Ferno – Sembra di averli lì davanti, quei cinque volti illuminati dal «cerino partigiano» acceso nella cascina dove erano nascosti, il 5 gennaio di 67 anni fa, mentre attorno c’era la neve. «Candida – avrebbe ricordato l’omelia ai loro funerali ufficiali che si poterono celebrare solo nel giugno del 1945 – come la vostra anima di patrioti».
Sembra di sentire i loro passi, vedere il loro ultimo saluto ai parenti, sentire le loro grida mentre la rappresaglia fascista li uccide, quei cinque ragazzi di Ferno e Samarate (e uno originario di Noto, in Sicilia) passati alla storia come “i cinque martiri”: Silvano Fantin, Nino Locarno, Claudio Magnoli, Dante Pozzi, Paolo Salemi.
Si concretizzano nella loro storia, e nella storia dei loro amici della Prima Brigata Lombarda, che ieri mattina nella sala consiliare di Ferno, alla commemorazione ufficiale, racconta un giovane come erano loro. Un giovane di oggi: lo scrittore Alessandro Mari. E la storia diventa vicina. E la storia commuove.
Avevano tra i 17 e i 28 anni. Ed «erano ragazzi coraggiosi – è l’esordio di Mari, invitato come oratore dall’Anpi -, di quell’incoscienza di cui è fatto il coraggio quando la storia chiama. Sono “nostri” ragazzi, “nostri” perché di tutti, perché hanno immaginato prima di noi questa Italia che noi abitiamo». Invita a vedere, a sentire, ad annusare ciò che loro hanno visto, sentito, annusato. E senza lasciare spazio ad alcuna retorica coinvolge le 150 persone raccolte nella sala in un racconto vero che non va perso.
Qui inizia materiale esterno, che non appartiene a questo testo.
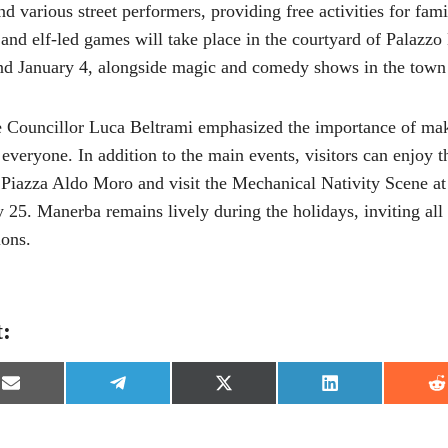
 various street performers, providing free activities for fami
and elf-led games will take place in the courtyard of Palazz
d January 4, alongside magic and comedy shows in the town
 Councillor Luca Beltrami emphasized the importance of mak
 everyone. In addition to the main events, visitors can enjoy
n Piazza Aldo Moro and visit the Mechanical Nativity Scene a
 25. Manerba remains lively during the holidays, inviting all t
ons.
t:
S
S
S
S
S
h
h
h
h
h
a
a
a
a
a
r
r
r
r
r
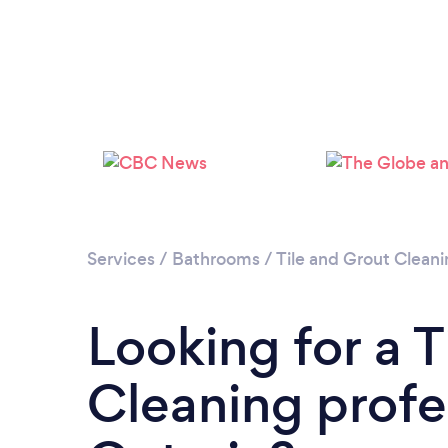
Services
/
Bathrooms
/
Tile and Grout Clean
Looking for a T
Cleaning profe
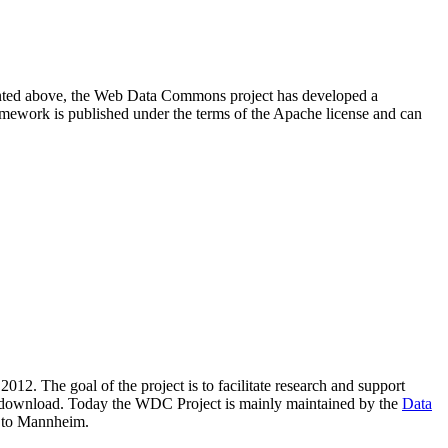
resented above, the Web Data Commons project has developed a
amework is published under the terms of the Apache license and can
2012. The goal of the project is to facilitate research and support
lic download. Today the WDC Project is mainly maintained by the
Data
 to Mannheim.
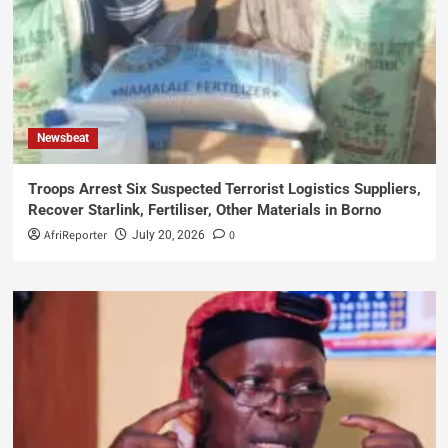
Newsbeat
Troops Arrest Six Suspected Terrorist Logistics Suppliers,
Recover Starlink, Fertiliser, Other Materials in Borno
AfriReporter
0
July 20, 2026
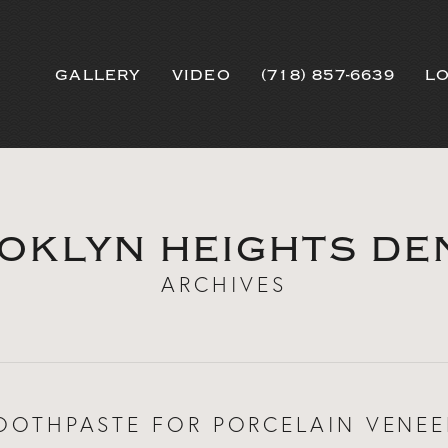
GALLERY
VIDEO
(718) 857-6639
L
OKLYN HEIGHTS DE
ARCHIVES
OOTHPASTE FOR PORCELAIN VENEE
Accanto a lui i sindaci di Ferno Mauro Cerutti e di Samarate Leonardo Tarantino, l’assessore fernese alla Cultura Filippo Gesualdi, il sindaco del consiglio comunale dei ragazzi di Ferno Matteo Catania. Seduti, i ragazzi delle V elementari fernesi, che prima dell’intervento di Mari hanno raccontato la storia del cinque martiri unendola ai loro disegni, e cantato “Bella ciao” diretti dalla loro compagna Giorgia Sasso.
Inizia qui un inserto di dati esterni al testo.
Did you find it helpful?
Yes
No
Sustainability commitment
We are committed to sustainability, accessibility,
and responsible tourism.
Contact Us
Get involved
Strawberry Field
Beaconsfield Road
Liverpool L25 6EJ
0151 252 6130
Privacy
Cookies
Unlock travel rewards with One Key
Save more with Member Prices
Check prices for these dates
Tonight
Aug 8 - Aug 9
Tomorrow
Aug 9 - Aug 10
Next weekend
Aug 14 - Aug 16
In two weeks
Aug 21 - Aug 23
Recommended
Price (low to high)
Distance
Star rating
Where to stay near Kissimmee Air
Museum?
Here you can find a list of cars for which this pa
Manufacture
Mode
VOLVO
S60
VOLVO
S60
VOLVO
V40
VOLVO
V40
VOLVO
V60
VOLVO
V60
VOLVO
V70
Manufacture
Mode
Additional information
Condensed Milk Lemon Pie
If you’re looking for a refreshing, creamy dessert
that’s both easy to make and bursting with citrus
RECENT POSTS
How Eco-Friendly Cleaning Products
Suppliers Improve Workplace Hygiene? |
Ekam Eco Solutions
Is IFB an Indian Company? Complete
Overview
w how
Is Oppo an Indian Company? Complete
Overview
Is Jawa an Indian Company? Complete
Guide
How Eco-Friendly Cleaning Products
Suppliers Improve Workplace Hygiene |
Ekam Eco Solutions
In prima fila ci sono anche Carla Locarno, sorella di Nino e presidente onorario dell’Anpi di Samarate e Verghera, Angelo Chiesa, presidente dell’Anpi provinciale di Varese, Enrico Mazzetti, ultimo partigiano oggi rimasto della Prima Brigata Lombarda, ma anche il figlio di Antonio Jelmini, detto Fagno, “comandante” della Brigata, Edoardo, e poco dietro il nipote di Claudio Magnoli, Luciano. E moltissima gente, esponenti dell’Anpi e di varie associazioni e cittadini “comuni”. Che non vogliono e non possono dimenticare la storia di quei cinque ragazzi uccisi dai fascisti,
poi buttati in una fossa comune, e alla cui morte i compagni scrissero parole in loro ricordo e in anelito di libertà con il gesso su di un muro. «Non so – ha concluso Mari – se quel muro esiste. Ma resta il sentimento ispiratore di quelle parole perché siamo qui a ricordare ancora. A ricordare quei ragazzi, i loro ideali, tenendoli ancora con noi e mettendoli al sicuro».
Gli ideali di democrazia. Gli ideali di libertà.